The answer is to be the data below, written out in full and exactly.
=== DATA FOR THIS TASK ===
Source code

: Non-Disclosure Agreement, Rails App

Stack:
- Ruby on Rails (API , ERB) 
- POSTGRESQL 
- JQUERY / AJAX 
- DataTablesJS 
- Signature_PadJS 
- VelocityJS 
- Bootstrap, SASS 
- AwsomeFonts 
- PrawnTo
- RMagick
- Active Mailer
===
▶ [YOUR SOLUTION]
Source code

: Non-Disclosure Agreement, Rails App

Stack:
- Ruby on Rails (API , ERB) 
- POSTGRESQL 
- JQUERY / AJAX 
- DataTablesJS 
- Signature_PadJS 
- VelocityJS 
- Bootstrap, SASS 
- AwsomeFonts 
- PrawnTo
- RMagick
- Active Mailer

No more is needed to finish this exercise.